As was reported so succinctly by The Wine Advocate, the story of the 2011 vintage in Napa Valley had much to do with the vineyards from which the valley's Cabernet Sauvignons were drawn. While vineyards planted on deeper soils in the southern part of the valley were challenged, high up on the nosebleed slopes of Howell Mountain, the likes of Abreu, Lokoya, Outpost, Hundred Acre and Tor Kenward crafted magnificently concentrated, piercing Cabernets, all earning 94-98-point scores from The Wine Advocate.

But despite the magnitude of their success, with all the critical hoopla surrounding the release of the 2012s, and now the 2013s, even the greatest mountain wines of 2011 were often left out in the cold.

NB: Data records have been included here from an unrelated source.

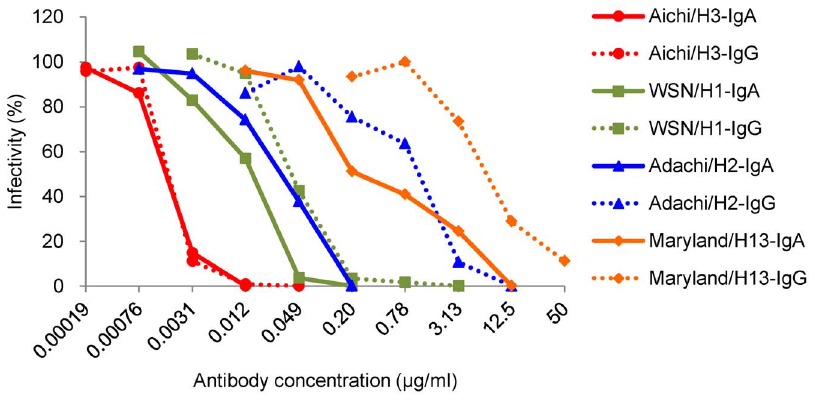
Figure 3. Comparison of neutralizing activities of S139/1 IgA and IgG antibodies. Appropriately diluted viruses were mixed with S139/1 IgA (continuous lines) or IgG (dashed lines) at the indicated dilutions. Neutralizing activities were evaluated by counting the number of plaques formed on MDCK cells. IC 50 values calculated based on the neutralization curves are shown in Table 3.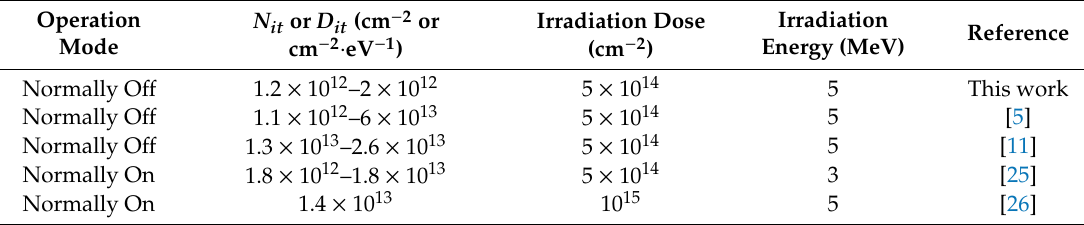
Figure 5. ∆ V th and N it drift over stress time up to 1000 s measured using a V GS of 8 V before and after proton irradiation. Table 1. The correlation between the interface traps states and the proton irradiation on GaN-based transistors.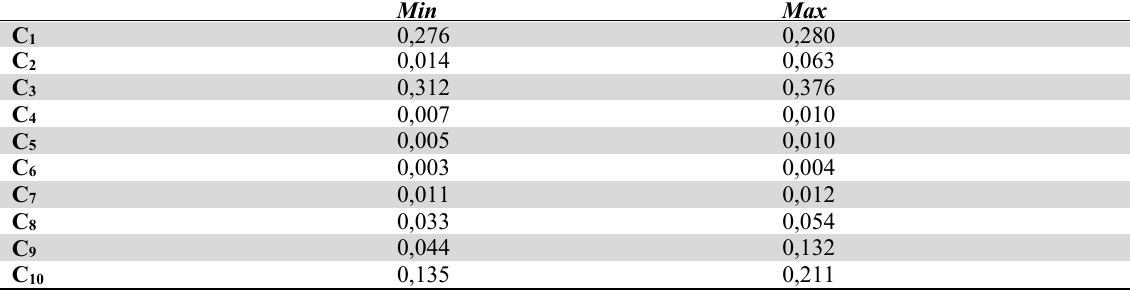
Range limits for criteria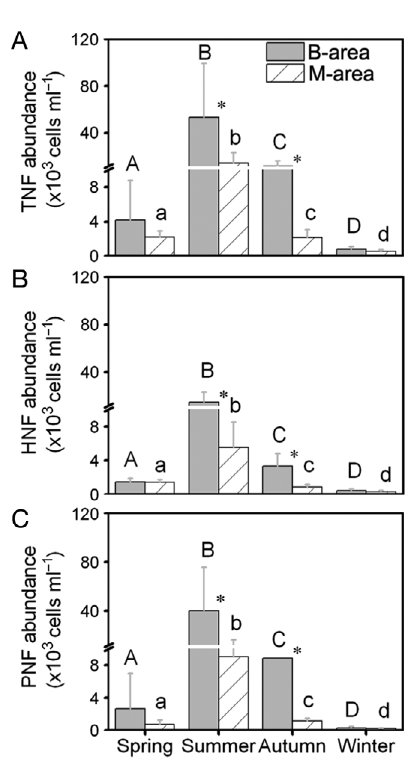
Fig. 4. Mean (+SD) abundance of (A) total nanoflagellate (TNF), (B) heterotrophic nanoflagellate (HNF) and (C) pig- mented nanoflagellate (PNF) in the B-area and M-area (see Fig. 1). *Significant difference (p < 0.05, t -test) between the 2 areas in the same season. Different uppercase and lower- case letters indicate significant (p < 0.05) differences among 4 seasons for B-area and M-area, respectively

Many of those 2011s continue to languish in cellars — few more surprisingly than Craig Camp's 2011 Cornerstone Black Label Cabernet Sauvignon.

The 2011 Cornerstone Black Label drawn from Ink Grade Vineyard and Beatty Ranch on Howell Mountain, with a splash of Oakville's To Kalon, is deep, dark purple to the rim. Like all the fine Howell Mountain Cabernets of the vintage, the aromas are more high-toned than in 2010, featuring a luscious mix of mulberry, mountain blueberry, and black raspberry, tinged with dry flowers. Rich and richly textured — surprisingly supple for the vintage — the attack is packed with crushed black- and red-fruit preserves, finishing with sturdy Howell Mountain cut. Drink now (if you're terribly impatient) through 2022.



Tasting Notes

2011 Cornerstone Cellars Cabernet Sauvignon Black Label Stepping Stone Cuvée Napa Valley
"Craig Camp's 2011 Cornerstone Cabernet Sauvignon Black Label is a knockout. Drawn from Ink Grade Vineyard and historic Beatty Ranch on Howell Mountain, the color is brilliant dark purple to the rim. Plush and sumptuous aromatically, infused with a luscious mix of mulberry, mountain blueberry, and black raspberry, tinged with dry flowers. Rich and unusually supple on the attack, packed with crushed black- and red-fruit preserves, drizzled with sweet crème de cassis, still finishing with the signature Howell Mountain muscle and backbone. Drink now-2022."